*** Opening of SOURCE INFORMATION ***

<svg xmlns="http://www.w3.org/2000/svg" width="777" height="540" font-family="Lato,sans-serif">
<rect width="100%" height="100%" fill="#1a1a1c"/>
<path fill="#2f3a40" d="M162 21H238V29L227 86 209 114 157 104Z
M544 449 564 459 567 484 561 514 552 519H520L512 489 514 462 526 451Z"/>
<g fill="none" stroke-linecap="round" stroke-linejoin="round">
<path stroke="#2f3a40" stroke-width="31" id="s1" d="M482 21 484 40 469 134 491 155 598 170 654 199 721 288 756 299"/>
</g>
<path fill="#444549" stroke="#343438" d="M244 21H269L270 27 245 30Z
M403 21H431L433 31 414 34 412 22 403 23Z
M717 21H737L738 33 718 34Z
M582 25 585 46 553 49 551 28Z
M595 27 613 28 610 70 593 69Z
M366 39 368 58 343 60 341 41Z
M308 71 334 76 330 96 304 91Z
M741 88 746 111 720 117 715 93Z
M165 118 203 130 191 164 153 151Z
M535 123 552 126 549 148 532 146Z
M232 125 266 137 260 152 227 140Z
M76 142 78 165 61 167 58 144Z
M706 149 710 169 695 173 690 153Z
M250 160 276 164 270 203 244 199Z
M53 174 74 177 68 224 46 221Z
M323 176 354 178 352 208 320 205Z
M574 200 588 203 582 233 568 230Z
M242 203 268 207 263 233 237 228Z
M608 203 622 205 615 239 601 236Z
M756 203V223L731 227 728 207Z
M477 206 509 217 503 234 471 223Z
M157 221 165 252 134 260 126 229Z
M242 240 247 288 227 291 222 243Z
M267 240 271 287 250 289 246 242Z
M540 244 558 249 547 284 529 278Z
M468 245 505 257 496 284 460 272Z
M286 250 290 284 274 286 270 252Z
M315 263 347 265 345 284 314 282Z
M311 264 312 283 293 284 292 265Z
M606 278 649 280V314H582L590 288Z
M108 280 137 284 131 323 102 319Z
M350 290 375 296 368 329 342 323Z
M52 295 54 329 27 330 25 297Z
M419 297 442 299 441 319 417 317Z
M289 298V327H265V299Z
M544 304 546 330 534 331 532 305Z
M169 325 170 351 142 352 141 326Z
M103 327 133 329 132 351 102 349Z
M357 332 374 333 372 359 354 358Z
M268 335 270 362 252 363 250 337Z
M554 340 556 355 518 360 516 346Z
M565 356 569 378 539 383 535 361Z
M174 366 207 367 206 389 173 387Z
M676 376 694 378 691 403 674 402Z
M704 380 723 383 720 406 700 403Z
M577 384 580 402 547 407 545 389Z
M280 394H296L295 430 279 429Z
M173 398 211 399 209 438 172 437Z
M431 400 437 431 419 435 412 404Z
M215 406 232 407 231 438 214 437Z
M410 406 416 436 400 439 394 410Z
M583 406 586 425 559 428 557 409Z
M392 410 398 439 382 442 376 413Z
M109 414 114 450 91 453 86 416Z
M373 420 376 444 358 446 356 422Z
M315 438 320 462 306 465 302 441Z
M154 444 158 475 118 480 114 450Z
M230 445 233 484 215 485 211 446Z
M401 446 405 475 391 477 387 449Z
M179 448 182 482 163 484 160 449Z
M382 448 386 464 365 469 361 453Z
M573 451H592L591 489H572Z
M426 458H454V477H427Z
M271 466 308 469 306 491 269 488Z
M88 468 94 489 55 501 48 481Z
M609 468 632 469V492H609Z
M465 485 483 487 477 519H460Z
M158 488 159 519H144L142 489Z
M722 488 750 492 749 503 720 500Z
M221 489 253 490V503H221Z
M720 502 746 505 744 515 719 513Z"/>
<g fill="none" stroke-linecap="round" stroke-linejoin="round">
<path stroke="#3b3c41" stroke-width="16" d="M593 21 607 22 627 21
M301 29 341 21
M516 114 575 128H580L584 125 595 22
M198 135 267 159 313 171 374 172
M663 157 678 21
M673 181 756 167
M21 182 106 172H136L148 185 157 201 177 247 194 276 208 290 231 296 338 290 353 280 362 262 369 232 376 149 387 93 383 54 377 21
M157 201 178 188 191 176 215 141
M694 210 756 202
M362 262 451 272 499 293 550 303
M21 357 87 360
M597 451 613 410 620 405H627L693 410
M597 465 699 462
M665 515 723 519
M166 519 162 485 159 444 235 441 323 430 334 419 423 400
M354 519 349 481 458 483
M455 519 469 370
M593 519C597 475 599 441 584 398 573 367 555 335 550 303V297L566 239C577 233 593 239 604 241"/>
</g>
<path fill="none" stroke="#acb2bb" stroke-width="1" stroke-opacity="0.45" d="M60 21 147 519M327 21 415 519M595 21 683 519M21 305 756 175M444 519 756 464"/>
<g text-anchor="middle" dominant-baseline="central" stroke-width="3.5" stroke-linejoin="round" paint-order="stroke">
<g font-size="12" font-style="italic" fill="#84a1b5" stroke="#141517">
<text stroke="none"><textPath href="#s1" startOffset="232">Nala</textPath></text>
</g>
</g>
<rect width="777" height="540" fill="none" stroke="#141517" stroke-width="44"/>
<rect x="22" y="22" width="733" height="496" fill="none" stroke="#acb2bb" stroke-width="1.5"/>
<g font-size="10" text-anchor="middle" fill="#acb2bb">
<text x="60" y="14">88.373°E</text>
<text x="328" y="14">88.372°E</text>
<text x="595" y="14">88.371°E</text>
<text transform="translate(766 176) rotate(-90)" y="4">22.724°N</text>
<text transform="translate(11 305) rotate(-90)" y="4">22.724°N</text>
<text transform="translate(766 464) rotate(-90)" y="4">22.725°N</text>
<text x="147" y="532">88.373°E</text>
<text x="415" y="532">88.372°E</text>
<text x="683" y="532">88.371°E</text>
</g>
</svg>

*** Close of SOURCE INFORMATION ***

> WORK TO BE COMPLETED:
An exact copy of the lines above, from the one containing "M609 468 632 469V492H609Z" through the one containing "M455 519 469 370", is the whole of the answer.

> WRITTEN SOLUTION:
M609 468 632 469V492H609Z
M465 485 483 487 477 519H460Z
M158 488 159 519H144L142 489Z
M722 488 750 492 749 503 720 500Z
M221 489 253 490V503H221Z
M720 502 746 505 744 515 719 513Z"/>
<g fill="none" stroke-linecap="round" stroke-linejoin="round">
<path stroke="#3b3c41" stroke-width="16" d="M593 21 607 22 627 21
M301 29 341 21
M516 114 575 128H580L584 125 595 22
M198 135 267 159 313 171 374 172
M663 157 678 21
M673 181 756 167
M21 182 106 172H136L148 185 157 201 177 247 194 276 208 290 231 296 338 290 353 280 362 262 369 232 376 149 387 93 383 54 377 21
M157 201 178 188 191 176 215 141
M694 210 756 202
M362 262 451 272 499 293 550 303
M21 357 87 360
M597 451 613 410 620 405H627L693 410
M597 465 699 462
M665 515 723 519
M166 519 162 485 159 444 235 441 323 430 334 419 423 400
M354 519 349 481 458 483
M455 519 469 370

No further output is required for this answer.